At a conference Wednesday morning Sun Microsystems of Canada Inc. and Burntsand Inc. discussed joint delivery of Web Services solutions. The conference focused on the first two Web services offerings: a digital identity management system called iM and an Employee Community Portal. Both of these Sun One platform-based offerings are available in Canada now.

Sun and Burntsand have a long-standing business relationship. The latter, for example, opened one of the first Canadian Sun iForce Ready Centres in 2001.

Sun is using its Sun One platform to compete with Microsoft’s .Net to allow Web-based applications to dynamically interact with one another using open standards such as XML, UDDI and SOAP.

Sun Microsystems of Canada president, Stéphane Boisvert, said research done by both his company as well as industry analysts convinced the two partners that the time was right for an entry into the market.

A survey of 200 medium and large Canadian businesses conducted in the summer of 2002 by IDC Canada bears out Boisvert’s position. The survey found that 70 per cent of the respondents saw Web services as part of their strategic planning. The study also showed that while a major worldwide uptake of Web services is not expected until about 2005, the majority of the Canadian businesses surveyed were expecting to implement Web services within the next 12 to 18 months.

IDC research also showed that while interest in Web services is growing, adoption up to now has not been high, with only five to seven per cent of those surveyed having Web services in place.

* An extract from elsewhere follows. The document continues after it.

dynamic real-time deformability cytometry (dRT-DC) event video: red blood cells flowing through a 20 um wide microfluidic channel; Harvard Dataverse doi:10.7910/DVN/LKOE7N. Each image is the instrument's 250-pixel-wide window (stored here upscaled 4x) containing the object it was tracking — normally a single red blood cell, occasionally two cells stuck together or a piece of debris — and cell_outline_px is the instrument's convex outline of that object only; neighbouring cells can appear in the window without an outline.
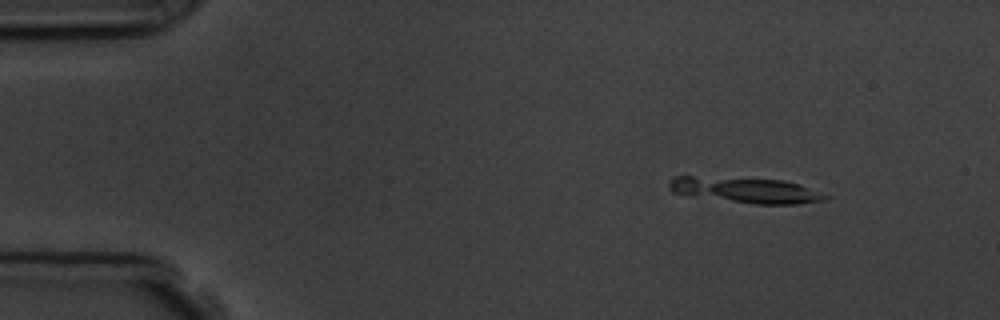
{"species": "common noctule bat (a hibernating species)", "species_latin": "Nyctalus noctula", "temperature_condition": "room temperature", "stored_images_in_passage": 5, "camera_frame_rate_fps": 3000, "um_per_image_px": 0.085, "animal": {"sex": "male", "body_mass_g": 19.5, "forearm_length_mm": 54.6}, "frame": {"image": 1, "passage_image": 1, "time_ms": 0.0, "image_size_px": [1000, 320], "cell_outline_px": [[832, 196], [828, 200], [796, 204], [756, 204], [672, 192], [668, 188], [668, 180], [676, 176], [692, 176], [784, 180], [800, 184]], "centroid_in_image_um": [63.47, 16.15], "position_along_channel_um": 21.5, "area_um2": 23.12}}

That means a lot of opportunity for business, Boisvert said.

“”And the IDC research gave us an indication that if we entered now we’d have first-mover advantage,”” he said.

A gauging of interest in the solution has shown broad demand for Web services across many industries, said Burntsand president and CEO Mel Steinke.

“”However, we’ve seen the biggest immediate interest in the pharmaceutical and financial sectors,”” he said.

The forecast for the two companies’ new venture looks good, said Evans Research Corp. market analyst Michelle Warren. Web services is one of the few areas of the IT market that not only seem to be weathering the storm but are growing. The combination of Sun Microsystems’ reputation and the loyalty of its customers with the Web services savvy of Burntsand should make them a very strong player, she said.

“”We really have two very strong organizations that have come together with this initiative,”” she said. “”They will have to compete against the IBM’s of the world, but as long as they can execute their plans efficiently, which I’m sure they can they’ll be able to take on the competition.””

IDC Canada analyst Alister Sutherland agreed, saying that the alliance “”makes a lot of sense.”” He pointed to an IDC study, which showed that among what he called “”the buying public”” both companies have a very strong reputation.

To encourage enterprise buy-in, the companies announced a “”Quick Start”” program. The promotion will allow customers entry into Web services with a $10,000 to $30,000 investment.